Background on the Moving Epidemic Method (MEM)
- The moving epidemic method is a set of steps for categorizing disease rates into activity levels, based on what was observed in past seasons.
- The method was first introduced by Vega et al. in 2004, developed to categorize influenza activity. A modified version of the MEM was adopted by the CDC in 2015 in order to track seasonal influenza. In recent years, several public health departments have developed versions of the MEM for additional illness categories, such as COVID-19, RSV, and respiratory illness overall.
- The MEM consists of 2 sets of calculations. Each calculation uses data from the 5 most recent waves (for non-COVID-19 syndromes, the 2020-2021 respiratory season is excluded, as no significant respiratory wave was observed):
- Baseline calculation: Determines the level of activity at which an epidemic (such as the seasonal influenza or a COVID-19 wave) has begun. Once respiratory activity has reached/exceeded this level, the seasonal wave has begun.
- For non-COVID-19 syndromes, the low incidence periods, the times during which respiratory activity is outside of a peak and remains very low, come regularly each year and are defined as weeks 20-39 of the year. For COVID-19, the low incidence periods were classified using a wave-identification algorithm, as described by Vega et al.
- This calculation uses the 6 highest weekly rates from each low incidence period of the 5 most recent seasons. (n=30)
- Baseline = the upper limit of the one tailed 95% CI of the arithmetic mean of those rates.
- Activity levels calculation: Categorizes levels within the epidemic, once activity has passed the baseline. The MA DPH Respiratory Illness Dashboard divides activity into Low/Baseline, Moderate, High, and Very High.
- For non-COVID-19 syndromes, the respiratory wave was defined as weeks 40-19 of the year. For COVID-19, waves were classified using a wave-identification algorithm, as described by Vega et al.

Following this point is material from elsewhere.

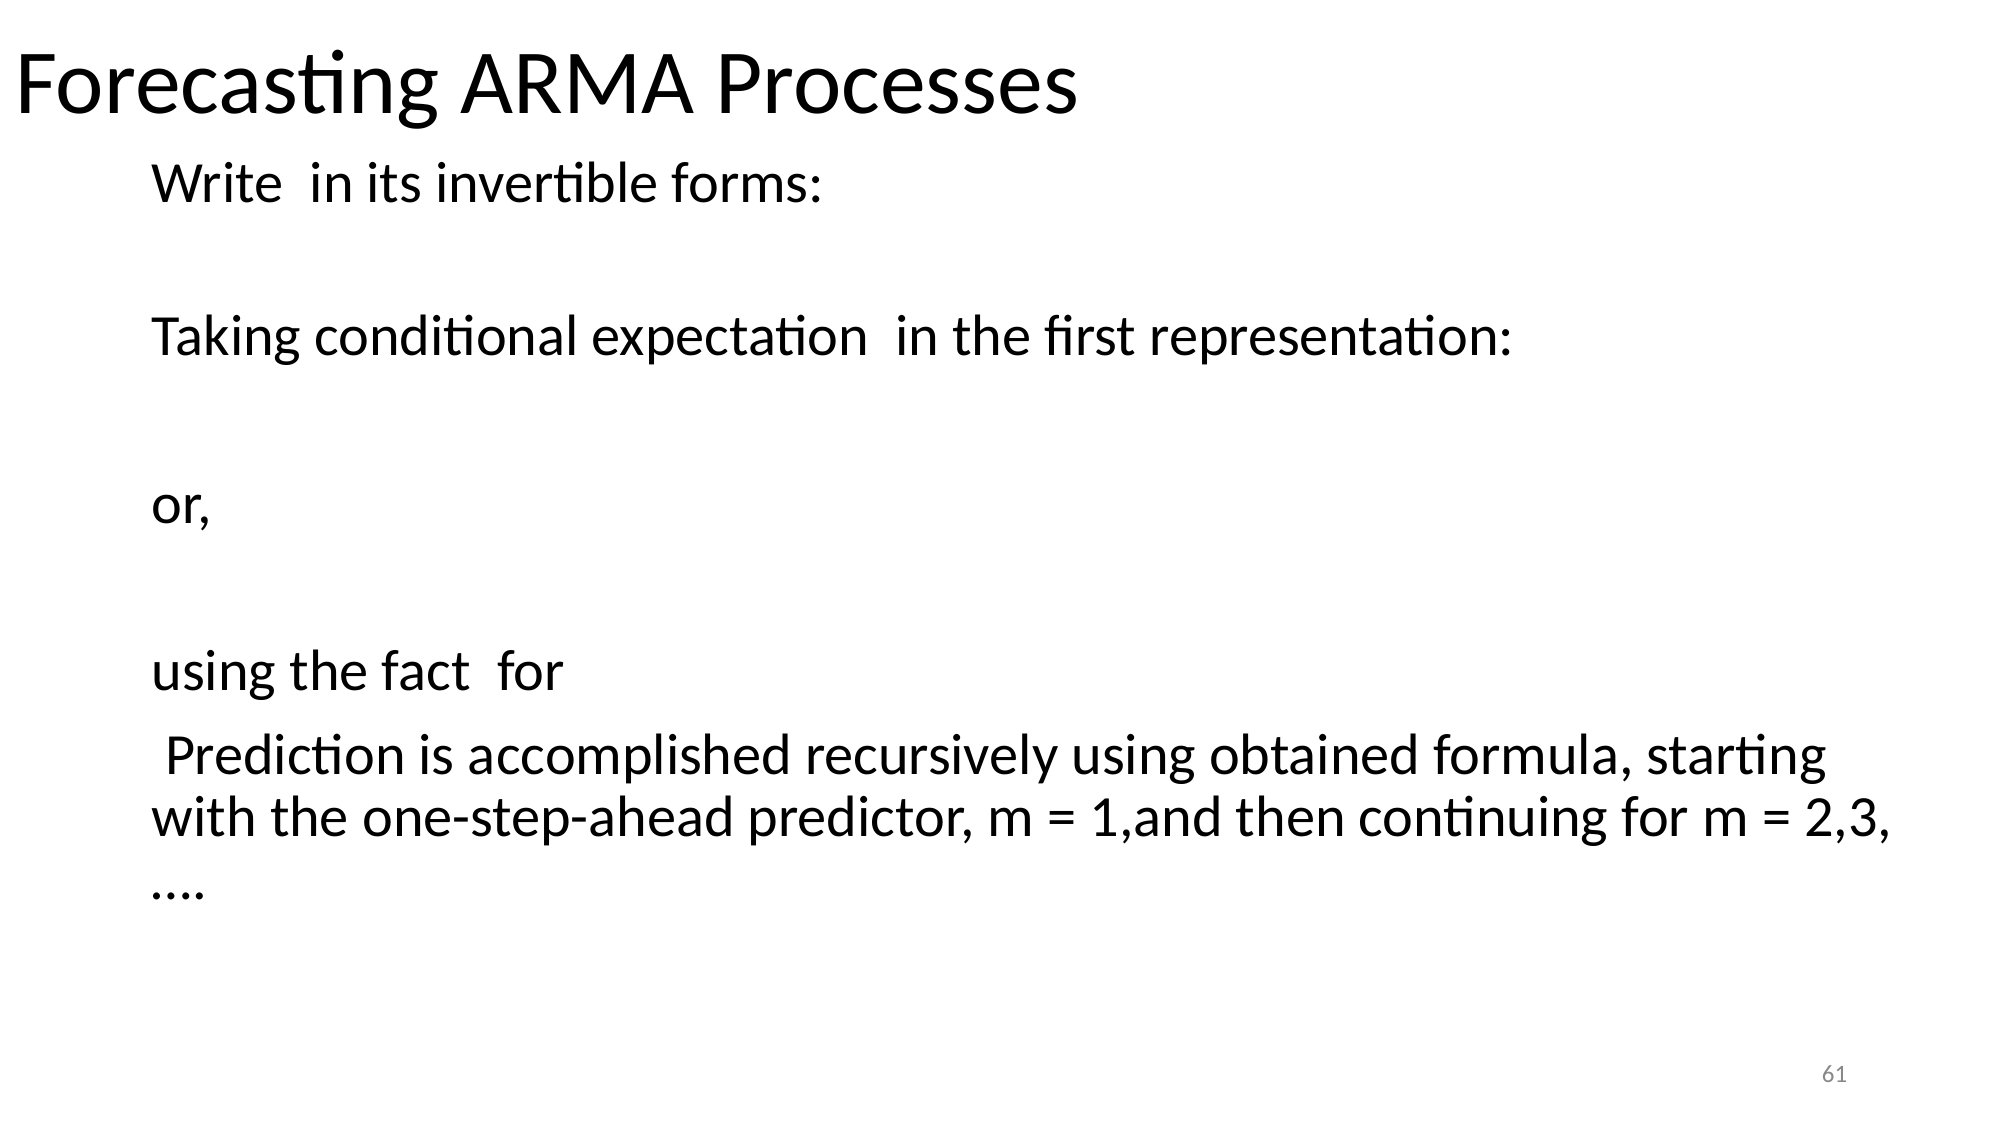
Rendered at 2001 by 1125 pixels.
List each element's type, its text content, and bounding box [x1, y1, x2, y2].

title Forecasting ARMA Processes [0, 22, 1904, 145]
slide_number 61 [1412, 1042, 1863, 1103]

- This calculation uses the 6 highest weekly rates from each of the 5 most recent waves. (n=30)
- The thresholds are calculated as the upper bounds of the one-sided confidence intervals of the geometric mean of those rates at:
- Moderate = 50%
- High = 90%
- Very High = 97.5%
- Baseline calculation: Determines the level of activity at which an epidemic (such as the seasonal influenza or a COVID-19 wave) has begun. Once respiratory activity has reached/exceeded this level, the seasonal wave has begun.